All Buddhas, Bodhisattvas, Venerable Master, Dharma Masters, and all Good Knowing Advisors. Amitabha!
Tonight shramanerika Qin Yi, Jin Jian would like share with everyone my experience since leaving the home-life over a year ago. If I say anything that is not in accordance with the Dharma, please be compassionate and correct me.
Recently, I received an email informing us that there will be a leaving home ceremony here on March 20th. As I read the email, I smiled as I recalled the joyful and elated I felt when I left the home-life over a year ago. As the saying goes, "How time flies when you are having fun." But I think in our case, it is more appropriate to say, "How time flies when you are happy." It's been over a year. Really? Where did the time go? I paused to reflect on my journey thus far.
Over the past year, I have learned that bad habits die hard. Growing up in the United States and being educated here, it almost goes without saying, "Rules are meant to be broken, authorities are meant to be challenged, and knowledge is power." All through high school and college, I pretty much found that my teachers and professors had accepted the fact that their students would challenge them any chance they get. Even in writing our reports and essays, I got accustomed to the fact that I was free to express my views, hypotheses, theories, and beliefs. The only caveat was that I was able to provide evidence or support to defend my views. It was perfectly acceptable to disagree with the teacher or professor as long as I had enough evidence to support my perspective. The purpose was perhaps to encourage students to be creative and think outside of the box. They didn't want to squelch or stifle our creativity and development. Facebook is a perfect example of this type of creativity. Given that premise, it quite obviously clashes with my current strict and disciplined monastic way of life.

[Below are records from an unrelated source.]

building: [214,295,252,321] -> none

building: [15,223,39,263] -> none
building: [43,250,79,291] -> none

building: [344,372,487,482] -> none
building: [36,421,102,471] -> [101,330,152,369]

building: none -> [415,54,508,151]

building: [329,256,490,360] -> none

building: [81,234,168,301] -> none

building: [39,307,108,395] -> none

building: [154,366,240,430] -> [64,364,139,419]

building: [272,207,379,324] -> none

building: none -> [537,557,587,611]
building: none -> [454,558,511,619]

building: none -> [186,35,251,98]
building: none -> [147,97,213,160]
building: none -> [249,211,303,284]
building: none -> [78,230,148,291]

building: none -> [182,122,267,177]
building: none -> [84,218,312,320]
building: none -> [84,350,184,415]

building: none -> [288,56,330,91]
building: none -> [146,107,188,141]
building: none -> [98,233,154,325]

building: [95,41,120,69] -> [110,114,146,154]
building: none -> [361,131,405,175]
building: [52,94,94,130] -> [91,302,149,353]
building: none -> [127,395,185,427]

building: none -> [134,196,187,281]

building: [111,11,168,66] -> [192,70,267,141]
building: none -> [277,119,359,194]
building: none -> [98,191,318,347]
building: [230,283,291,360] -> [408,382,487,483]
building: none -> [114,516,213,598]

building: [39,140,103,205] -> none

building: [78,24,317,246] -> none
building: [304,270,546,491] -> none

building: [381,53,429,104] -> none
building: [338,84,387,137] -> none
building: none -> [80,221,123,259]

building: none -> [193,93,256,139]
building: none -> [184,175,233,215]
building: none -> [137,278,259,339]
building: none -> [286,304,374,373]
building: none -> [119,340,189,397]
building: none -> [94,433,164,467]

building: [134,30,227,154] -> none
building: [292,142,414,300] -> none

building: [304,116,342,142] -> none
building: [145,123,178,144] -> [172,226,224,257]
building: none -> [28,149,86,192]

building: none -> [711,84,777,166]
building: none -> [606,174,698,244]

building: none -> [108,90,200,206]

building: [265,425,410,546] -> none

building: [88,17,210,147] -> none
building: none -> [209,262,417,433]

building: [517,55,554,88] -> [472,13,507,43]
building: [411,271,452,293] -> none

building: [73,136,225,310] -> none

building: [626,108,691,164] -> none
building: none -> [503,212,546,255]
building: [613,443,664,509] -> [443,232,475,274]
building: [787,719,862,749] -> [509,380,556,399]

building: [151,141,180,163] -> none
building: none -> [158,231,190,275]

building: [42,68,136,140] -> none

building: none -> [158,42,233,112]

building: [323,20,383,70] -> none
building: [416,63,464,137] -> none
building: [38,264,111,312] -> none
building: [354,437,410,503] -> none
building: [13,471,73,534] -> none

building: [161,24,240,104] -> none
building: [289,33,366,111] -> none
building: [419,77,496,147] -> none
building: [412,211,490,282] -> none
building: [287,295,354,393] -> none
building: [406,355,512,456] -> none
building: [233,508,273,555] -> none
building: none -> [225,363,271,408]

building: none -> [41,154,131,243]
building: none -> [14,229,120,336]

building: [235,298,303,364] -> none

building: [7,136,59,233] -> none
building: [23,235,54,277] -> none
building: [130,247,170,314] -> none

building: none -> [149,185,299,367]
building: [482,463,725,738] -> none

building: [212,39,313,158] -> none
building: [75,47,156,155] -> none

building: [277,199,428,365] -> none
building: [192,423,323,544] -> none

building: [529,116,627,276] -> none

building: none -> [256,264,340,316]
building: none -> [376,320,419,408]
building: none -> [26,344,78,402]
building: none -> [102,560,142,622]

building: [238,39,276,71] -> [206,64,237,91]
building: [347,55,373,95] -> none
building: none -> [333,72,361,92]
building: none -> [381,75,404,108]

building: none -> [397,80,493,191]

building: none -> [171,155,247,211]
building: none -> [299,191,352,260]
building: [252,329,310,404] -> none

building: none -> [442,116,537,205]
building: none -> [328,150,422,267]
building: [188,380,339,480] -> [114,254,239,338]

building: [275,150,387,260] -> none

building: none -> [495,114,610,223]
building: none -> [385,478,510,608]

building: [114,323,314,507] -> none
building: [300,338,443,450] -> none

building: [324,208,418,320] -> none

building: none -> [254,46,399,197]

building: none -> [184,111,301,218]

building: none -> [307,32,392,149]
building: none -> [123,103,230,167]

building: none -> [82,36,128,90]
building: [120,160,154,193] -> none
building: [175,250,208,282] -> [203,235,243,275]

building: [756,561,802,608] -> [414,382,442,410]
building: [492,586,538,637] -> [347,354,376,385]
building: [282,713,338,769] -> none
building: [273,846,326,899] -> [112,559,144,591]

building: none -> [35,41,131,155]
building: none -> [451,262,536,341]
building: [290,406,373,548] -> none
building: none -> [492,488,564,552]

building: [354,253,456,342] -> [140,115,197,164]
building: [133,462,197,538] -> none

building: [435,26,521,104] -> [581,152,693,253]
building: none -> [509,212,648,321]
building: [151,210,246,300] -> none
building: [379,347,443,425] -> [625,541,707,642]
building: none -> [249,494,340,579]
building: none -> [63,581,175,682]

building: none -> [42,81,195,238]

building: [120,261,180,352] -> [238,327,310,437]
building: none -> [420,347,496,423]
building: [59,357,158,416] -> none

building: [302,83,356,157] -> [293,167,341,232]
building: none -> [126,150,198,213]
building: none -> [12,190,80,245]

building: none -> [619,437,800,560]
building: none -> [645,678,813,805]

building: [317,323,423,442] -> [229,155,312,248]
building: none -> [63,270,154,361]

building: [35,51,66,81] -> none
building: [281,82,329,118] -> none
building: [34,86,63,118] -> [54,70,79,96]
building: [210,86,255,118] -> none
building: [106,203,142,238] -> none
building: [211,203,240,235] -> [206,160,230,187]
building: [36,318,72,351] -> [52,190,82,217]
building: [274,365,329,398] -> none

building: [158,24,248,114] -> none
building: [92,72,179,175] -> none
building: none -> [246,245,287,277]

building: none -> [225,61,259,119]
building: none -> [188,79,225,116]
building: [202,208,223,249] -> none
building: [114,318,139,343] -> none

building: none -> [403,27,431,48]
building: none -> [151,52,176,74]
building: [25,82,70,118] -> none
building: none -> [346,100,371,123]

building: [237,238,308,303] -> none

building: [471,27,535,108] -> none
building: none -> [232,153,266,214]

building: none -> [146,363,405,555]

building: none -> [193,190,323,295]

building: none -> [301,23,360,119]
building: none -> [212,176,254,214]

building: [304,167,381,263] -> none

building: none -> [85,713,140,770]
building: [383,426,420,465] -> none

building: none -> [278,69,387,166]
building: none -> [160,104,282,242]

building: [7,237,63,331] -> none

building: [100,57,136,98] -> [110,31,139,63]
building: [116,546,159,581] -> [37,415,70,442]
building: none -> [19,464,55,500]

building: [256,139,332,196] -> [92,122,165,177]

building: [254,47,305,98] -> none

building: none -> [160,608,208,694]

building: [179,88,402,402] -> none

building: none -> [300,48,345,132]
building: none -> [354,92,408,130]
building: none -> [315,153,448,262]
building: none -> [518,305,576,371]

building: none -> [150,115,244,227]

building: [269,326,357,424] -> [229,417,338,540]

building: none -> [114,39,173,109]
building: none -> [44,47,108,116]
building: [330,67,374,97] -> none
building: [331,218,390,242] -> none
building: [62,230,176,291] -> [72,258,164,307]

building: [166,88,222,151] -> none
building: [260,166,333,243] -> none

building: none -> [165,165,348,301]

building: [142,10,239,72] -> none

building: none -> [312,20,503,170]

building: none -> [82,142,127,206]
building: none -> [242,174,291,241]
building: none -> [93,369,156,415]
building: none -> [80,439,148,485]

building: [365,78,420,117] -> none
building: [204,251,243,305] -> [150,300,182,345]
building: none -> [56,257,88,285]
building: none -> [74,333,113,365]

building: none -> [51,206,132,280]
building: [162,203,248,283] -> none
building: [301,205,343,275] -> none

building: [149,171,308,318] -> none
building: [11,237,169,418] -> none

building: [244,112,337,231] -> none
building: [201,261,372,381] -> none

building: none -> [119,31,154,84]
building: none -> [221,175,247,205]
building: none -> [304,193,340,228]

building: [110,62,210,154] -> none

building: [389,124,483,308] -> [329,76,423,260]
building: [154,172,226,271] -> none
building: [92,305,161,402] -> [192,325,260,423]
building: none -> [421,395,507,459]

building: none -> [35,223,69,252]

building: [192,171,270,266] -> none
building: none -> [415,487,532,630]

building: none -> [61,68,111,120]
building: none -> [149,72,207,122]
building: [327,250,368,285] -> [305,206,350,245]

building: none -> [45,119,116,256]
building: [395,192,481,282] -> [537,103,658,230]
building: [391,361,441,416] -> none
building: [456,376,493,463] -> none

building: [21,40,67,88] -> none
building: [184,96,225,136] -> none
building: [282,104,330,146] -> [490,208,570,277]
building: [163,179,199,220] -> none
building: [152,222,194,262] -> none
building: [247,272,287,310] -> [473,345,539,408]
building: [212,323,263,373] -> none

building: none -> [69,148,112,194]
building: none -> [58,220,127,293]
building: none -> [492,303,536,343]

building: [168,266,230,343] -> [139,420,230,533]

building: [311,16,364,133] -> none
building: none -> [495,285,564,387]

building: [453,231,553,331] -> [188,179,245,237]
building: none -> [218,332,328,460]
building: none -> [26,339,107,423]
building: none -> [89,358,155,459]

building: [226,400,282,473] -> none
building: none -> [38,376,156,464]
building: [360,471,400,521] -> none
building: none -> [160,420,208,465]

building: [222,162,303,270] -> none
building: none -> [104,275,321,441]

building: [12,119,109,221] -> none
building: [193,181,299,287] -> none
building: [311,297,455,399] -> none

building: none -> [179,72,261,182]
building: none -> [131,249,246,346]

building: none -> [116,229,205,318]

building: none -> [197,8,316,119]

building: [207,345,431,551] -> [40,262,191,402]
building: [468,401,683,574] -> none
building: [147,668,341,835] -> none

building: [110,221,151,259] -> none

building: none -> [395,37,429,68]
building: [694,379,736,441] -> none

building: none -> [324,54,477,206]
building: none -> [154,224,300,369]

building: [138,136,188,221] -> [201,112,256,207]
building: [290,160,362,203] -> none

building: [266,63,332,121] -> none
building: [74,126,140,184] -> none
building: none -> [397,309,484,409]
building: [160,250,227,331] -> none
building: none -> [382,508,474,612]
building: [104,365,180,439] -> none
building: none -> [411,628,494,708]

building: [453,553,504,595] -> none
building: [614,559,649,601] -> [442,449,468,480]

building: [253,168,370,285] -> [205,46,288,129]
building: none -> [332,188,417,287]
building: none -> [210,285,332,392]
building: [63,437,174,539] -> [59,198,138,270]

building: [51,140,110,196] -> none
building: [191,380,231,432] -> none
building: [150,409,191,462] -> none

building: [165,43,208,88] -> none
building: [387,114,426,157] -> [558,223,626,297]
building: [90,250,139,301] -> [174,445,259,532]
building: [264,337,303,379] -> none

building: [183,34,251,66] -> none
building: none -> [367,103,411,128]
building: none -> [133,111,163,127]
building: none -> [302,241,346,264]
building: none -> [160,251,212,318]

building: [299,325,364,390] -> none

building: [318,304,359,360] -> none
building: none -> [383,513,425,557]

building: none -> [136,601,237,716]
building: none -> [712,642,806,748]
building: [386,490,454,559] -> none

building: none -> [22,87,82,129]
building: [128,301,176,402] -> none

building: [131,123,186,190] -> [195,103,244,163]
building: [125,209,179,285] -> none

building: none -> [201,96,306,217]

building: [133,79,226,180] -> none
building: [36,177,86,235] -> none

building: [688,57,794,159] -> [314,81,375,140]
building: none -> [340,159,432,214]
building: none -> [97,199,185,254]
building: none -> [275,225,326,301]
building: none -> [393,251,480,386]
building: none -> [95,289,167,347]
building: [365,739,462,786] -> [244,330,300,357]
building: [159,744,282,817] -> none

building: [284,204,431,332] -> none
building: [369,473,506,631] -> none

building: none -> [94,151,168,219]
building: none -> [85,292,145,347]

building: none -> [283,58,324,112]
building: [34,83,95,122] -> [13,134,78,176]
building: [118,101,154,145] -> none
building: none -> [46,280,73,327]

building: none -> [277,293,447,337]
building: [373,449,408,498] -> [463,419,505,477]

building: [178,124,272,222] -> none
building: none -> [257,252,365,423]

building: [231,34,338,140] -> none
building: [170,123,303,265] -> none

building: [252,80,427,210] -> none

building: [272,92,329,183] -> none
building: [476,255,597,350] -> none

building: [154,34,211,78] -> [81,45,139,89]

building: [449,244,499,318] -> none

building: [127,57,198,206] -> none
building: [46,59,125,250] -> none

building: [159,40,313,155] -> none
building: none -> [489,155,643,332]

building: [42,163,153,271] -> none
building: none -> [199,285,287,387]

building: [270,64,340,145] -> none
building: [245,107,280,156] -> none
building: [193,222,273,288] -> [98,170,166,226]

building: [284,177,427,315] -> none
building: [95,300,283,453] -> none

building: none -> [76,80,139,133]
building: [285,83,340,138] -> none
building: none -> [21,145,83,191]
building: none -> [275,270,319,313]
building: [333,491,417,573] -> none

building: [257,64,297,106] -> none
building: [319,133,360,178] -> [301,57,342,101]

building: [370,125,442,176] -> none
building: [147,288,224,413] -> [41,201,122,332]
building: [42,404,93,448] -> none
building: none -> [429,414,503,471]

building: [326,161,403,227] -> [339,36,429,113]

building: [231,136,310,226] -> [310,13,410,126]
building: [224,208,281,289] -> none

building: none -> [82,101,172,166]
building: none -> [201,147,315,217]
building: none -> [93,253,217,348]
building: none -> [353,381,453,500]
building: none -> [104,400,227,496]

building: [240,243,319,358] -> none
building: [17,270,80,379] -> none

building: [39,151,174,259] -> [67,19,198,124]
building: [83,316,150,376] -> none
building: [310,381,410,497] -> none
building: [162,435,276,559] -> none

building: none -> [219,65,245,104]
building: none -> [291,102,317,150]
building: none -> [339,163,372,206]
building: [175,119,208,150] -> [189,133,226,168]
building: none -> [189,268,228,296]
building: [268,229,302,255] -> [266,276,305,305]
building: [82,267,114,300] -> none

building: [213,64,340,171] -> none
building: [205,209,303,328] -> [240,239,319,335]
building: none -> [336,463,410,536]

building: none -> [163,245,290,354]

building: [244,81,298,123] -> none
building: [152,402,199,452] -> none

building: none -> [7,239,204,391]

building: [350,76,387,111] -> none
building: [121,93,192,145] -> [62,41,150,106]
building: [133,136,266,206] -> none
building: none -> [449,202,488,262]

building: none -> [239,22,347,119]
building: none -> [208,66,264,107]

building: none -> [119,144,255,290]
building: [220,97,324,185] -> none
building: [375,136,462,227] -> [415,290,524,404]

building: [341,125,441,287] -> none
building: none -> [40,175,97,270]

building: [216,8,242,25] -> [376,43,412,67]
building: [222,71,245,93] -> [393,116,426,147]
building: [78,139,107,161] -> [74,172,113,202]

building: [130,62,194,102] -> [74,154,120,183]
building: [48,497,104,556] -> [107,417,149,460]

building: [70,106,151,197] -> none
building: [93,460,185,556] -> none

My other struggle has been my nonchalant attitude and propensity for procrastination. Is it from living in a surfer town for too many years or it is just ubiquitous in the culture here? I remember hearing someone once said, "Why do today what you can do tomorrow?" At that time, I couldn't have agreed more. I remember in graduate school, they had decided that students were procrastinating and not studying for the examines until the last minute. I think they had done some study or research and found that cramming was ineffective in terms of long term memory retention. Our school wanted to make sure their students would retain the information that was taught to them and to utilize it in their practice. After the first year into my program, they had implemented a new exam policy. There would be only one mid-term and one final for each class per semester, no other quizzes and tests. We normally had several quizzes and about 2 tests in addition to the mid-term and final for each class per semester. The purpose of the new exam policy was to encourage students to study on regular basis instead of just cramming from one exam to the next. It ended up that we had 2 really stressful weeks each semester, which were the mid-terms week and the finals week. Since there was only one mid-term and one final per class, if you did poorly on either test, you would most likely fail the class. To add insult to injure, the class was offered only once a year. Therefore, if you failed a class, you would have to stay back a whole year. They really put the pressure on us to stop us from cramming for the exams. Other than that, we didn't have to worry about any other tests or quizzes. Unfortunately though, the new policy didn't motive students to study more regularly. It only challenged us to cram even more. For ultimate procrastinators like my friends and me, the new policy was great. We utilized the extra time to perfect our hook shoot in bowling and how to run the table in billiards instead of studying. Mid-terms and finals week was like being in a pressure cooker but that didn't stop us from procrastinating until the last minute. This totally defeated the purpose for the new exam policy.
As I have learned in my Buddhist Ethics class here, habitual energies are deeply rooted. Some of our habits we carry from not just this lifetime but maybe even from our previous lives. In order to change them, we need to have patience and diligently work through them. Most importantly is to not add fuel to the fire and over time, the habitual energies will weaken and we will be able to change them.
In being here at CTTB and cultivating with everyone, I realize the ingenuity of the daily schedule that the Venerable Master has established for us. As novices, we are required to attend all the sessions in the Buddha Hall and in doing so, I have found that it has slowly helped me to regulate both my body and mind. It has helped me to some of the bad habits that I have developed over the years. Although the change has been subtle, I now have a new found appreciation in attending the daily schedule. Especially at the end of each night, when we would recite Universal Worthy Bodhisattva's Verse of Exhortation, "The day is already done. Our lives are that much less. We're like fish in a shrinking pond. What joy is there in this? Great Assembly! We should be diligent and vigorous, as if our own heads were at stake. Only be mindful of impermanence and be careful not to be lax." Reciting this verse really does remind me to be more vigorous and transform myself knowing that impermanence can strike at any moment.
What I appreciate most after leaving the home-life is the fact that we have a teacher who oversees the novices. We have someone who we can go to for instructions, advice, confession, repentance, and just about everything. Without the guidance and support of a teacher during our critical period of novice training, we would be completely lost and most likely retreat from our Bodhi resolve. Our teacher is like the rails on the path who guides us to walk along the proper path.